The pattern of voter turnout is substantially different from historical trends.
A realigning election occurs.
During special elections and off-year elections, when voter turnout tends to be abnormal.
There is a lot of early or mail-in vote reported that is not representative of the whole.
There are still many mail-in, absentee, or preliminary ballots not counted.

An example of a substantially different turnout pattern that causes the model to be off is the Texas Senate election in 2018, when Beto O'Rourke's candidacy caused a surge in Democratic turnout, while Texas also reported a lot of early vote that favored O'Rourke.

This models are currently being run for statewide elections in all states with the exception of Alaska. The following map shows how accurately we anticipate the models to perform:

States in green are the states that we expect the models to perform up to expectations. However, the models can be susceptible to outstanding absentee or preliminary ballots that are not reported until the very end.
States in light green are the states that we expect the models to somewhat well or mostly well. These states tend to be:
- Small states with very few jurisdictions, which makes it hard to analyze, such as Delaware.
- States with a lot of early vote, which tends to throw off early reports, such as Florida, Georgia, Nevada, North Carolina, and Texas.
- States with a high percentage of votes in concentrated in very few jurisdictions, such as Illinois and New York.
- States with substantial vote by mail, which can take time for votes to arrive, such as Colorado, Oregon, and Washington.
States in yellow are the states that we expect the models to be the most susceptible to inaccuracy. These states have substantial vote by mail and take days to weeks for votes to be received and counted, and the late-reporting votes tend to sway election results decisively.
The state in red is Alaska, for which there is not a model.

This year, I'm running four or six models, depending on the state:

The type 1 models look at what votes have been counted.
The type 2 models look at what votes remain outstanding.
The type A models analyze what precincts are reporting.
The type B models analyze what votes are reporting.
The type C models analyze what votes are reporting, accounting for disparities in early and day-of voting.

These models all walk a balance between variance and bias, according to the bias-variance tradeoff that governs statistical modeling. These models are designed so that when one model suffers from high variance but has low bias, another suffers from high bias but has low variance, so looking at all of the models together will mitigate the problems present in one model alone. Type A, B, and C models are guaranteed to converge once all votes have been counted, but type 1 and 2 models are not. In fact, only type 2 models are guaranteed to converge to the final outcome. Additionally, type 2 models are seeded with an initial bias to stabilize the model during initial reports. That bias is devised from pre-election polls with an underestimate the expected winner, which means that most battleground races are seeded with a bias of 0.
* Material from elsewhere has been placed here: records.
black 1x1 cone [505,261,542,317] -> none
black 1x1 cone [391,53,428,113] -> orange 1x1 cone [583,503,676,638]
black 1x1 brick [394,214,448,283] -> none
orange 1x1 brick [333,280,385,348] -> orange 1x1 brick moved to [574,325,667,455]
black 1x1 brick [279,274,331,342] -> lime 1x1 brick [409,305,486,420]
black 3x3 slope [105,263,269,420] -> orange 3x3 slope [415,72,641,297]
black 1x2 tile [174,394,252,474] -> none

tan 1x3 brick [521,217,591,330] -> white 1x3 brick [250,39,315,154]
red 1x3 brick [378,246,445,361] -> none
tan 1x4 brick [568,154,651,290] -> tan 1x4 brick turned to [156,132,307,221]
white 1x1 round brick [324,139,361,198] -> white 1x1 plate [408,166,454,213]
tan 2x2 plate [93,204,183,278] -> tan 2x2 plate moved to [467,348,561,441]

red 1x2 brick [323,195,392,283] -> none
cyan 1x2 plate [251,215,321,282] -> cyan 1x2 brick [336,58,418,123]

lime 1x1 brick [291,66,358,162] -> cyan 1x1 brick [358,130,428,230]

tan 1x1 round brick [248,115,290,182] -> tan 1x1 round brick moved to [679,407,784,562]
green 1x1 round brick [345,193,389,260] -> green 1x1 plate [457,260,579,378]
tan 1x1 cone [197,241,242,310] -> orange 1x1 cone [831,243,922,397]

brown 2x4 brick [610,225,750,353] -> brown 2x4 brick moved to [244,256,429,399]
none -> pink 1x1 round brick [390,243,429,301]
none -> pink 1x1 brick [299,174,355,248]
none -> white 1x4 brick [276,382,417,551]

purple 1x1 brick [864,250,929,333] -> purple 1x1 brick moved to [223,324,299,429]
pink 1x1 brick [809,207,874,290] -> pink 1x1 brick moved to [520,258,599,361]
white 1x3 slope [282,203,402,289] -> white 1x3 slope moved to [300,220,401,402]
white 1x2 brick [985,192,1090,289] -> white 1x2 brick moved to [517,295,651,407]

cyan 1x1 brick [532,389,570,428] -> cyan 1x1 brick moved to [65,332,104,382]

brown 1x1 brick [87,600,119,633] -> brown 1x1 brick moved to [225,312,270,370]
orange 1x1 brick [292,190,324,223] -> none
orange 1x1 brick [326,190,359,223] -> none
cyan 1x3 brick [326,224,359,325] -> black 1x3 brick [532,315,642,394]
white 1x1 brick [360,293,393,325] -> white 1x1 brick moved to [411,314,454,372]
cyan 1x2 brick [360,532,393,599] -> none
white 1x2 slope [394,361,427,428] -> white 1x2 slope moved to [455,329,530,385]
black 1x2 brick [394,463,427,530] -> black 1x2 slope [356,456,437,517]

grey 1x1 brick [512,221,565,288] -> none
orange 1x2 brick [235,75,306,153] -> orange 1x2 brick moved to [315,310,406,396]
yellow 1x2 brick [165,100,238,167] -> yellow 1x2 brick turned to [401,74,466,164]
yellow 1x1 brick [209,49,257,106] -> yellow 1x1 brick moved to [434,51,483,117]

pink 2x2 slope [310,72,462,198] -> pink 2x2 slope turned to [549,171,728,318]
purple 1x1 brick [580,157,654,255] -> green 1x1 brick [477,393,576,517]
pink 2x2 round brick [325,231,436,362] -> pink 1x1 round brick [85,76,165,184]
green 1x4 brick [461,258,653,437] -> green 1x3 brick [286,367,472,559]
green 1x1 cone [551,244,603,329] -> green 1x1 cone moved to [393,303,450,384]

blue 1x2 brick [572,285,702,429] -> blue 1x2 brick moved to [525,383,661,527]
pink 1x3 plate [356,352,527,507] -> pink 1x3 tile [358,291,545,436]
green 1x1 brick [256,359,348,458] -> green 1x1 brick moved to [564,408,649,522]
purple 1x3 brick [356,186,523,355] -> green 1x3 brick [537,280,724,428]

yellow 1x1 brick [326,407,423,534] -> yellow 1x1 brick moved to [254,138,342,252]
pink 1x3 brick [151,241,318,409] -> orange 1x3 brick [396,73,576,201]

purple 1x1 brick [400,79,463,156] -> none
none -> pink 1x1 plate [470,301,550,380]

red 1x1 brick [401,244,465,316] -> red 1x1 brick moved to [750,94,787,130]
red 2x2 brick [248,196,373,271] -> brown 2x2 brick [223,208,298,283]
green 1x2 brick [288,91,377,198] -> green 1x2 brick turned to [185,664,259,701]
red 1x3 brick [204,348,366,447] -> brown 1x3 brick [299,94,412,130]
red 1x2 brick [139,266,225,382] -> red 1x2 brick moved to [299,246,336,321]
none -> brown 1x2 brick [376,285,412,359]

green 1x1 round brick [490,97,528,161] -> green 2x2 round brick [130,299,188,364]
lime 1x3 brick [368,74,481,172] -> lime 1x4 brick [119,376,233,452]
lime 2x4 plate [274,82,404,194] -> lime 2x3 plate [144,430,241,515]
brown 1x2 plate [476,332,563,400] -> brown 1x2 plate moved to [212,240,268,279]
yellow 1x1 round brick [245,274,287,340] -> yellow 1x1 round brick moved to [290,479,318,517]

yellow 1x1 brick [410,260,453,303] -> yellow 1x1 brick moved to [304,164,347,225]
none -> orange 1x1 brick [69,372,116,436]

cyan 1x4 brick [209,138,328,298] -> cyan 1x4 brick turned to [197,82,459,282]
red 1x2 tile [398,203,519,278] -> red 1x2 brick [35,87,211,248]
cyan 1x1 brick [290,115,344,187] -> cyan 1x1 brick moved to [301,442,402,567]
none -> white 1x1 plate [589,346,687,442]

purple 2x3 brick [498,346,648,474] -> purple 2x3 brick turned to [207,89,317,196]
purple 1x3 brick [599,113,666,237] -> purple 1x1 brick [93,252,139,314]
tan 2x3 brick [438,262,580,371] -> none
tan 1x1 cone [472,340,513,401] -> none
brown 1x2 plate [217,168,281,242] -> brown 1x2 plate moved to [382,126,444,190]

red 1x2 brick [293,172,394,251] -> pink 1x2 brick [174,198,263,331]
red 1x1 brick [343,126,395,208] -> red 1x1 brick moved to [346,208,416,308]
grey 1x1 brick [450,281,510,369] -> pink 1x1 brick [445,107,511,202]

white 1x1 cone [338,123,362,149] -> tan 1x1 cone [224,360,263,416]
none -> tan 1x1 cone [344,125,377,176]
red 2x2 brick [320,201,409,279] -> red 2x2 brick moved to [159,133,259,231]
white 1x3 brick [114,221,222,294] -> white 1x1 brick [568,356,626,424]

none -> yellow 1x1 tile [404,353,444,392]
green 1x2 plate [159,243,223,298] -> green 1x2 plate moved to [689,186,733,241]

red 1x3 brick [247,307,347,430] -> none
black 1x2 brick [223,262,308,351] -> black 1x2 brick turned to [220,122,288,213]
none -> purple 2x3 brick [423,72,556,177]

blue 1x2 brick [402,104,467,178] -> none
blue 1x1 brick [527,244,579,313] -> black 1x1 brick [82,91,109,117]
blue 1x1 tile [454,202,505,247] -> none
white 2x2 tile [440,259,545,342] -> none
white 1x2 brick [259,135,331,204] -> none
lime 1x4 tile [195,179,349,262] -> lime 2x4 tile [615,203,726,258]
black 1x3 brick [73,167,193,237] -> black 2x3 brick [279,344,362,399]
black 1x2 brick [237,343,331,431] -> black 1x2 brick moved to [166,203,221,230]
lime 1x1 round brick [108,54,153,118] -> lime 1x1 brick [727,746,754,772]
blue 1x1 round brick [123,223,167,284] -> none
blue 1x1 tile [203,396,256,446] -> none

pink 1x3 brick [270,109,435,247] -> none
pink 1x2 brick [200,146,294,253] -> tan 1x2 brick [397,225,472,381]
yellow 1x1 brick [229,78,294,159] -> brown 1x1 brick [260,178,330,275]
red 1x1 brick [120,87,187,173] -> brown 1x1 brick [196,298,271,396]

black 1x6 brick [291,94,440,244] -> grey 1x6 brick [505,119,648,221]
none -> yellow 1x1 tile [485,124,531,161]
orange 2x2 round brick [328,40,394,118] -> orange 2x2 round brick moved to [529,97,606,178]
What's new this year is the type C model, which attempts to account for the partisan differences between early voting and election day voting. This is meant to account for the recent increase in the use of early and mail-in voting, which are often counted separately from same day vote and tend to skew Democratic. For this, we adjust the priors based on polls that estimate the proportion of Democratic and Republican voters that will vote early versus day-of and estimates of how much of the vote that is being reported is early versus day-of. These disparities have caused inaccurate analytics in past elections, such as overestimating Biden's performance in Arizona and Ohio in 2020 and overestimating Trump's performance in Michigan, Pennsylvania, and Wisconsin in 2020, based on the first results reporting. However, this model depends on knowing which votes are which, and this information is not always accurately reported on election night.